**Document section**.

********

From: Patrick Rhomberg <pr...@apache.org>
Sent: Tuesday, October 23, 2018 4:46 PM
To: dev@geode.apache.org; Yang, Dong [GTSUS Non-J&J] <dy...@its.jnj.com>
Subject: [EXTERNAL] Re: About JIRA GEODE-5896

> Think I need finish the test code before create pull request.

We have integrations into GitHub that launch precheckin testing in our continuous integration Concourse pipelines.  PR status hooks updated when tests pass or fail.

Of course, from a philosophical point of view, every bug is the result of insufficient testing coverage, but as long as your PR includes / updates tests that would identify this bug, then opening the PR will cover the rest.

> But like I mentioned above, I need some suggestion from develop team, is my idea suitable or something I missed.

In my mind, this is what the PR is meant to do -- facilitate discussion around immediate proposed changes.  When the PR is opened, the community can review the change set, and if anything jumps out at us, we have the opportunity to shore up any deficiencies then.

If you were looking for a collaborator to help you with a problem that you didn't know how to start, we could figure something out.  But if you believe you have a fix, we'll all look forward to the pull request!

********

**Assignment**. Could you carry on the email reply about the GEODE-5896 pull request from its last sentence? The data that follows has nothing to do with the email reply.

********

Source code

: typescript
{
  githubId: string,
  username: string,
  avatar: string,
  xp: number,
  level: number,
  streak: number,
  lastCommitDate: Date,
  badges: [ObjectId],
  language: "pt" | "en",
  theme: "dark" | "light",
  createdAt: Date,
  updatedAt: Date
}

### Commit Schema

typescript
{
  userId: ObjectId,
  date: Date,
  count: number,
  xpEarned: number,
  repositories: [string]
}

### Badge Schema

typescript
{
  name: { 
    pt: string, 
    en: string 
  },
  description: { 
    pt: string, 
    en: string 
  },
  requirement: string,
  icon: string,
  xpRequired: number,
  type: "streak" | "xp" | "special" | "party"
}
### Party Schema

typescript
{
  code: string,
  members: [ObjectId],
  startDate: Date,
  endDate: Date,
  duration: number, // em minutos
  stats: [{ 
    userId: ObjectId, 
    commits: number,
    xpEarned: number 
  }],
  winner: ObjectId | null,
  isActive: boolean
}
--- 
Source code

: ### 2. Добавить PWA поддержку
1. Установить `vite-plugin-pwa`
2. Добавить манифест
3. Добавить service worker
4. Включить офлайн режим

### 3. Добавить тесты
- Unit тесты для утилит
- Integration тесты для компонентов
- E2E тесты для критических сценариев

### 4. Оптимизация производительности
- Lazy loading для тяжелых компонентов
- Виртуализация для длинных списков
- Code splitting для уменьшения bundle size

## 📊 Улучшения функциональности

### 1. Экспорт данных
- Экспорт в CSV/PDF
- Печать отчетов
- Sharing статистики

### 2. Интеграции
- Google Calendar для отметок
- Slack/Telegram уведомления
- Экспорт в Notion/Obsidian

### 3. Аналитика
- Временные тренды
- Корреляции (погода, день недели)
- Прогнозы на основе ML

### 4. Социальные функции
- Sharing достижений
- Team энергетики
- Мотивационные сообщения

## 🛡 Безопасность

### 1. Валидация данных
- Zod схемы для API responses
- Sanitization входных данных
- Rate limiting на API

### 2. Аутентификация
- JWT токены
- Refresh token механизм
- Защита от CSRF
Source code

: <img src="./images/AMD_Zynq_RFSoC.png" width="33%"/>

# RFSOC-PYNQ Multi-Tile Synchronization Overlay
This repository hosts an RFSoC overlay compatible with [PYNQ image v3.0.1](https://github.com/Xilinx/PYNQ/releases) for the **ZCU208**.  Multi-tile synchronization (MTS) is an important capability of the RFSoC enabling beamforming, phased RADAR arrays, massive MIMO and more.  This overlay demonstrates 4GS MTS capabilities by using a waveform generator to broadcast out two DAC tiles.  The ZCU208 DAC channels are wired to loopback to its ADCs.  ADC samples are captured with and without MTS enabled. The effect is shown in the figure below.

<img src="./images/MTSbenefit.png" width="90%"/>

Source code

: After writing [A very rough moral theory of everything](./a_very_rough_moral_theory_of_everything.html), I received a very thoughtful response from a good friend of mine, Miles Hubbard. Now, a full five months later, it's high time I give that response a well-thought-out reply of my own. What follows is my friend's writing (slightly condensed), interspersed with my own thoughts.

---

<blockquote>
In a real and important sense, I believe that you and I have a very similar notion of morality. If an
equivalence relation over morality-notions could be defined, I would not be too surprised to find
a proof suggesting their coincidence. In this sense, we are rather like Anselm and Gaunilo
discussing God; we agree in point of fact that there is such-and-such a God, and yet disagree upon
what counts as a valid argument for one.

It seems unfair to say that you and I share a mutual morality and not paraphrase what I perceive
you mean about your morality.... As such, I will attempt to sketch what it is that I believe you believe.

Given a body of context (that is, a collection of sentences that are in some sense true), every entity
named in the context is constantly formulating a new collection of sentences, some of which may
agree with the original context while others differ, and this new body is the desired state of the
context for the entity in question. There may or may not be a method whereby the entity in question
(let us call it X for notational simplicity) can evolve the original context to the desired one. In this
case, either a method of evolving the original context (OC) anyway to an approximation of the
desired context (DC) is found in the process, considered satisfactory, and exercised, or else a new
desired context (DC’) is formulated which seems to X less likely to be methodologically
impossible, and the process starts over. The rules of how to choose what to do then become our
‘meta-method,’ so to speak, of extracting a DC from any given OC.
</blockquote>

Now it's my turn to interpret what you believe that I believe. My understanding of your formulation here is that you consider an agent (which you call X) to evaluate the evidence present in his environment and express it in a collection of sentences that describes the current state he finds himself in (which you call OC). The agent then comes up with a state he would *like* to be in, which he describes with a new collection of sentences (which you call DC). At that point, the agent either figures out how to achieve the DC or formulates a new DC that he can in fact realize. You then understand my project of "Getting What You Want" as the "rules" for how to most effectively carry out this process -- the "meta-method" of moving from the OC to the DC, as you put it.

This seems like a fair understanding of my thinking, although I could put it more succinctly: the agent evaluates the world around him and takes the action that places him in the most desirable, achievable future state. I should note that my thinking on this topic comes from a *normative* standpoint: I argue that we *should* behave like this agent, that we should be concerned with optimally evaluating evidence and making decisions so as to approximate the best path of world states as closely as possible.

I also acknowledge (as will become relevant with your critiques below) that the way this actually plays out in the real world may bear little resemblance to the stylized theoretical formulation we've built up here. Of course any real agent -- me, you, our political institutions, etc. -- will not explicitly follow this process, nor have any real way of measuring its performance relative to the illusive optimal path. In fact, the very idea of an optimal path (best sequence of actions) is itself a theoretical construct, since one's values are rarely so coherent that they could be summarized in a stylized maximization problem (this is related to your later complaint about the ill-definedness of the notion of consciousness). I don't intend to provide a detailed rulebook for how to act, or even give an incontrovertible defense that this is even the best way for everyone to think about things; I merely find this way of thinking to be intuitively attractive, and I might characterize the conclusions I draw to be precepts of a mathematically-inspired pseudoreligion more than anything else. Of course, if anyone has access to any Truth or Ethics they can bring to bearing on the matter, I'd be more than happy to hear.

********

**Exercise answer**.
On Tue, Oct 23, 2018 at 2:41 AM, Yang, Dong [GTSUS Non-J&J] <dy...@its.jnj.com>> wrote:

Hi, Udo



I already fork the geode and commit my code in https://github.com/twosand/geode.git  feature/GEODE-5896 .

Think I need finish the test code before create pull request. But actually I hope I can get some suggestion or maybe someone can review the code changes.



I do some investigate about the code invocation chain. The attachment chat can show the whole idea. We can find the problem at on-server node, FunctionStreamingReplyMessage comes from onRegion node and there should have a processor exist missed. Then a PartitionedRegionFunctionStreamingAbortMessage can send from this point, here we have the sender member, processorId, that’s enouth.

Then the abort message received at on-region node, at this node, user-defined function is still running and continuously invoke the PartitionedRegionFunctionResultSender.sendResult method to send the result as stream way. It’s running in another thread. We need a shared variable can notify that sender the remote processor already dropped. So PartitionedRegionFunctionStreamingContext class here is tracing the processorId, normally it should be placed into a map before send action and remove after last send. Once abort message arrived, the processorId will be removed, then the next sendResult method can throw an exception to endup the useless function.



I am trying to follow the Github PR workflow, now are writing the test code. But like I mentioned above, I need some suggestion from develop team, is my idea suitable or something I missed.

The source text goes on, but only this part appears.